To begin with, it’s a sensible theme that arrests our attention and focuses it on the problem of population explosion and how the desire of having a son is leading us nowhere. Talpade sets a particular mood which may remind you of Rohit Shetty brand of cinema. You know dialogues like, ‘Abe isne toh meter ka connection hi katwa diya’, or, ‘Ye chemical dhamki hai, formula toh sahi se dekhna padega na.’

Consider this as well:
A: Gussa thook do.
B: Thoo.
It seems these must have worked in the original film.
Then you meet characters who laugh with a goat’s voice in the background, or A slaps B because it’s slapstick comedy. Sorry the second one was Sajid Khan, but Sherays Talpade must have learnt something from him.
It’s all hunky-dory in the beginning. You have seen the trailer and you know sooner or later they will show the posters with the three leads on it. Talpade almost takes 30 minutes to reach there, but it’s fine till you watch gags like this:
An old trigger-happy blind woman who sleeps with a revolver under her pillow touches Sunny Deol’s face and says, “Dharmendra?’
Bobby Deol suffices, “Nahi unka beta.”
It’s ok, but I laughed more after that when Talpade looks at Bobby Deol with a quizzical expression, and his look says it had to be said. What else could you do?
That’s right. What else could you do! Maybe you could rename it Yamla Pagla Deewana 3.
Here’s another one:
A character: Aapko maine kahin dekha hai!
Sunny Paaji: Lekin main toh Kashmir ke border pe tha.

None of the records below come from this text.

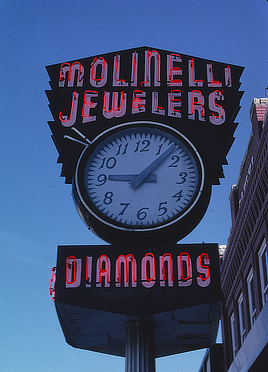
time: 9:07
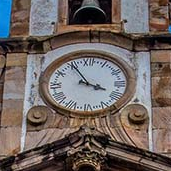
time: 3:54
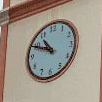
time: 10:49
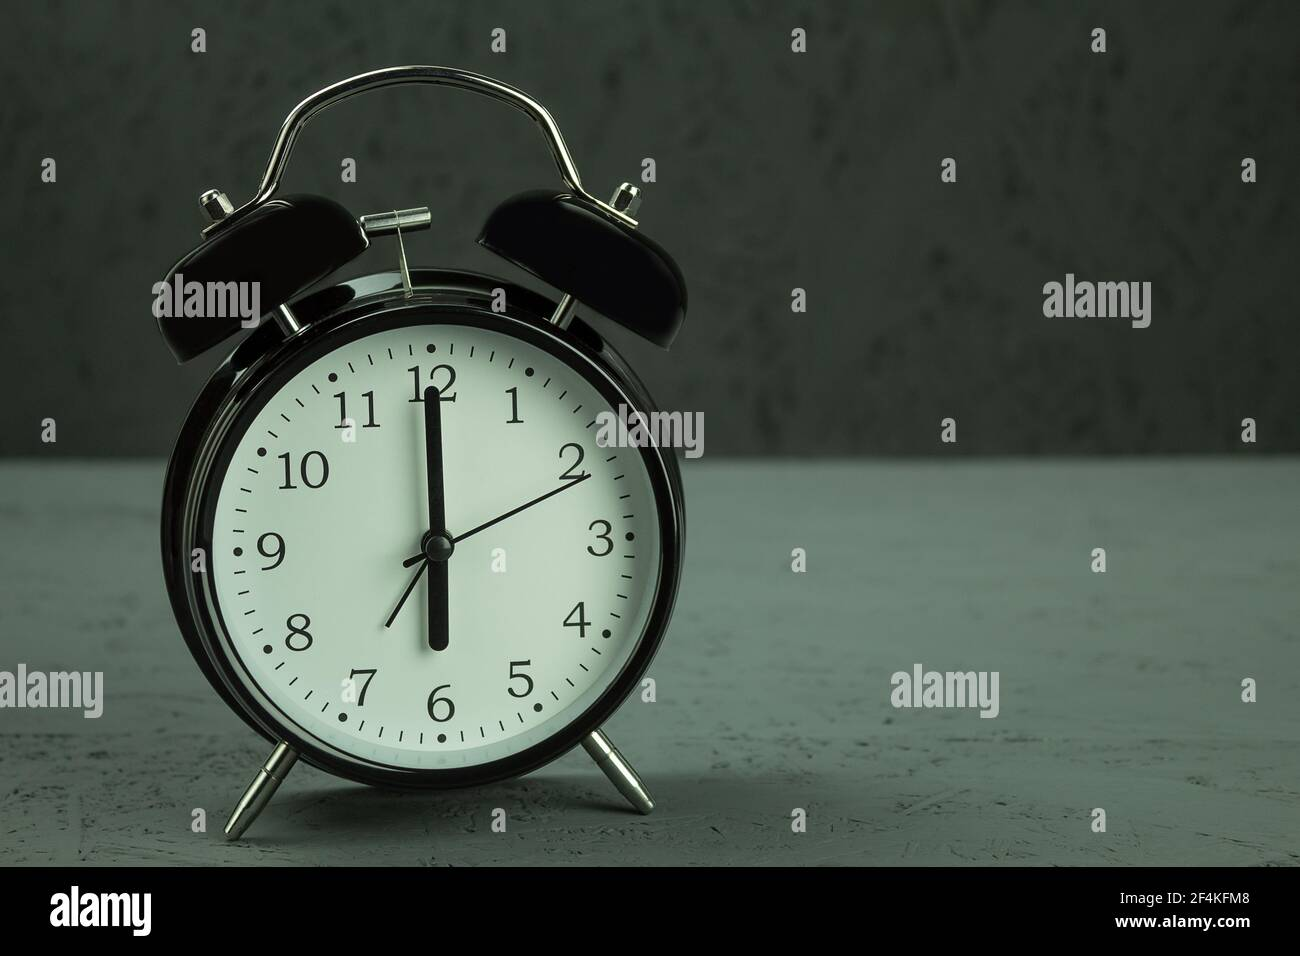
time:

Fir Punjab border pe chala gaya. Fir Rajasthan border pe chala gaya.
A character: Haan, lekin maine aapko kahin dekha hai!
Bobby Deol: Haan JP Dutta ki Border me dekha hoga.
And before everybody disperses for the next scene, a faint voice connects the dots, “JP Dutta ka apna border hai?”
I always laugh on such jokes.

But before you start judging me for being a consumer of slapstick comedy, let me tell you how these are the only instances where I laughed. Mostly because Poster Boys doesn’t get out of ‘the Deol family fan club’ zone even when the jokes run dry.
It’s occasionally funny, but never actually engrosses the audiences. You keep waiting for another joke, but they tell you the same joke five times before coming up with a new one.
One character stands out even in this chaos. Ashwini Kalsekar (Munni of Golmaal) displays superb timing as a disinterested doctor. She is definitely underrated.

It’s silly humour, but there’s no pretension. The two Deols and Talpade resort to crass comedy at times, but I am willing to give them this much leverage. I think Poster Boys can make you laugh with its stupid puns. Ah, the guilty pleasure of laughing on Sunny Deol’s pouty selfies! With 131-minute duration, Poster Boys shouldn’t be watched with a preoccupied mind.